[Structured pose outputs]
········
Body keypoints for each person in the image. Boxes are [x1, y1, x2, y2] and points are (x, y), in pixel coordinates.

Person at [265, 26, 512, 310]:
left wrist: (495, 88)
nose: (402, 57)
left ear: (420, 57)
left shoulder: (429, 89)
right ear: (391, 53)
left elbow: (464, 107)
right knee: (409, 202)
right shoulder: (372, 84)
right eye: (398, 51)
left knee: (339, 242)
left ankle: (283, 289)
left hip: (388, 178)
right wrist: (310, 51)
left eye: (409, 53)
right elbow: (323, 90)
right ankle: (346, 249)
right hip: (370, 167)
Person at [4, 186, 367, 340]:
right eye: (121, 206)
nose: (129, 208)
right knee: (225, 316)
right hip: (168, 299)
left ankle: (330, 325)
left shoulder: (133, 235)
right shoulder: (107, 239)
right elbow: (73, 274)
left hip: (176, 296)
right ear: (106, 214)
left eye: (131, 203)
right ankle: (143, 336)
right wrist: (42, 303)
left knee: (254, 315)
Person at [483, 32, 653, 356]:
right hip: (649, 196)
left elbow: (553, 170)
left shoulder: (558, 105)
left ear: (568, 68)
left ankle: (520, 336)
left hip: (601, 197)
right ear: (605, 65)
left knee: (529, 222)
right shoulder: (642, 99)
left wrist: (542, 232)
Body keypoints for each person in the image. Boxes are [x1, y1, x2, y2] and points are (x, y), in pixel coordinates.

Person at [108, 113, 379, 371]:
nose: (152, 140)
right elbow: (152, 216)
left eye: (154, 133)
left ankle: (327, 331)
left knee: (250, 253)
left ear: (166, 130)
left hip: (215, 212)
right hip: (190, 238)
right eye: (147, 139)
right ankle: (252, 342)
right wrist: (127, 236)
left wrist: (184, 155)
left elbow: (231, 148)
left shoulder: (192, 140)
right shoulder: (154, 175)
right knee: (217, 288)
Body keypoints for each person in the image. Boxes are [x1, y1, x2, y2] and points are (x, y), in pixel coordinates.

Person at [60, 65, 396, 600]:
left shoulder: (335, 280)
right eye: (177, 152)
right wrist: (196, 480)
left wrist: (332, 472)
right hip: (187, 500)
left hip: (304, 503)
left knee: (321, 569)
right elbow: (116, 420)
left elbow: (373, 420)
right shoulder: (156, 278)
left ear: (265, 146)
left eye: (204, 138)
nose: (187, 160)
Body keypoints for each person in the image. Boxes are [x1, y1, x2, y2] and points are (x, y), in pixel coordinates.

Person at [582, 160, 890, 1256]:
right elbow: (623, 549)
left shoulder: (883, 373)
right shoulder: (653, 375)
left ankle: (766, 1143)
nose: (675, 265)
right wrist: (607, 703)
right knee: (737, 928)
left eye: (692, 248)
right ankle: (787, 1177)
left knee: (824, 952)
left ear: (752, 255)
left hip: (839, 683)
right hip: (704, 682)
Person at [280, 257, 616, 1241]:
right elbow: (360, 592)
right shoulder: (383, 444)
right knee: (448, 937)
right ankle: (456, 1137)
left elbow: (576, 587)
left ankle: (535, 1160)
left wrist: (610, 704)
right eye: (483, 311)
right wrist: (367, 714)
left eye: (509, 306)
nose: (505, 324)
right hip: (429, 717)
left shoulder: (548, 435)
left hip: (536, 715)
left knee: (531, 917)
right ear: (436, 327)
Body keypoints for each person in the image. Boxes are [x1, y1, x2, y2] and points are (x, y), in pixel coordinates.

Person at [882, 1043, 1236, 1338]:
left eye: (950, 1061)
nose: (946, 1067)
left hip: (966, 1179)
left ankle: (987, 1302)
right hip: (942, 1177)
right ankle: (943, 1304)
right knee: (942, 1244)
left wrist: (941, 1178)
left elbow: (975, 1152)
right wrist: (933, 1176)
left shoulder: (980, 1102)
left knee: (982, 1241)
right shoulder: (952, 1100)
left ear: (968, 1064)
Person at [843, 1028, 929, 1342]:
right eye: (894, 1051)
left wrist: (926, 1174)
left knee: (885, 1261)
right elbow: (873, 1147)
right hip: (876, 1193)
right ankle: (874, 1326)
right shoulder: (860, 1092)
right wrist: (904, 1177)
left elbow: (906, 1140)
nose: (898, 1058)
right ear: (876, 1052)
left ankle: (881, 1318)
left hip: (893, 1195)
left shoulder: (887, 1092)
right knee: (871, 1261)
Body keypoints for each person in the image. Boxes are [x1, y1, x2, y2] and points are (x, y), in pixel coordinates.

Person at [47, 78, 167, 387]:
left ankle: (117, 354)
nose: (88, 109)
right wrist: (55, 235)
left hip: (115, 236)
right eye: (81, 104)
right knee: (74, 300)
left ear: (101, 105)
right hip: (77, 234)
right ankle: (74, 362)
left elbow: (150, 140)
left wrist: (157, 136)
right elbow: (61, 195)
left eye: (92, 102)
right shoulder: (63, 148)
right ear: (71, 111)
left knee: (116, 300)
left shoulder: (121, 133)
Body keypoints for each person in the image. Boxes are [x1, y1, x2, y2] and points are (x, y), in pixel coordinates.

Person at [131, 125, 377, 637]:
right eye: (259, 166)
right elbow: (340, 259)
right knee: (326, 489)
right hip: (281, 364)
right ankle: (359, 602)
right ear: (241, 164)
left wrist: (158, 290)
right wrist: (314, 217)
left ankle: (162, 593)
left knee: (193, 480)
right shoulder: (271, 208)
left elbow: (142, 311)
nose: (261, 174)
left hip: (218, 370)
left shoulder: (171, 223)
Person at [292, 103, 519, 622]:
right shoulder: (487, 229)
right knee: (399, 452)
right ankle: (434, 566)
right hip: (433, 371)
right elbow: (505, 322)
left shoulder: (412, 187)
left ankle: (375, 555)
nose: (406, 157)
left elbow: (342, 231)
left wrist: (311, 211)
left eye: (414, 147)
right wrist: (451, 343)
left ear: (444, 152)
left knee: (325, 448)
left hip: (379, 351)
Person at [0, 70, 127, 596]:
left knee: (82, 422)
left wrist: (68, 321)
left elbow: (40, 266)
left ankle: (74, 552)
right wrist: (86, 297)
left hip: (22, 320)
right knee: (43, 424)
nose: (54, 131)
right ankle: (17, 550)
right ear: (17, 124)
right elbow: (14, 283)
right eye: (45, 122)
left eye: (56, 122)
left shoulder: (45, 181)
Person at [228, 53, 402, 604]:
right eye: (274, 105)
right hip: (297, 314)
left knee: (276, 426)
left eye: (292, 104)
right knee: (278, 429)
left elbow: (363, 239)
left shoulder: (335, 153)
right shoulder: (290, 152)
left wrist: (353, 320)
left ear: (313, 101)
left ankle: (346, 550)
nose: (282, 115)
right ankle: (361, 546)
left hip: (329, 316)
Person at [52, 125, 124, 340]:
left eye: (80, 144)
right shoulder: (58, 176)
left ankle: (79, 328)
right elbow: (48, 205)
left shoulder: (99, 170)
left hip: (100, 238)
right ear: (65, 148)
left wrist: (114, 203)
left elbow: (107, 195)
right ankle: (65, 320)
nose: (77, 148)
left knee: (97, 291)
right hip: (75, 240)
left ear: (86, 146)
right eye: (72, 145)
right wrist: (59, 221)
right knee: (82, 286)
········
- [WHAT THIS TASK INVOLVES]: When you reach the line containing "left ankle: (330, 325)" in the data above, start copying exactly, and stop after the line containing "left wrist: (542, 232)".

- [REPLY TO THE EXERCISE]:
left ankle: (330, 325)
left shoulder: (133, 235)
right shoulder: (107, 239)
right elbow: (73, 274)
left hip: (176, 296)
right ear: (106, 214)
left eye: (131, 203)
right ankle: (143, 336)
right wrist: (42, 303)
left knee: (254, 315)
Person at [483, 32, 653, 356]:
right hip: (649, 196)
left elbow: (553, 170)
left shoulder: (558, 105)
left ear: (568, 68)
left ankle: (520, 336)
left hip: (601, 197)
right ear: (605, 65)
left knee: (529, 222)
right shoulder: (642, 99)
left wrist: (542, 232)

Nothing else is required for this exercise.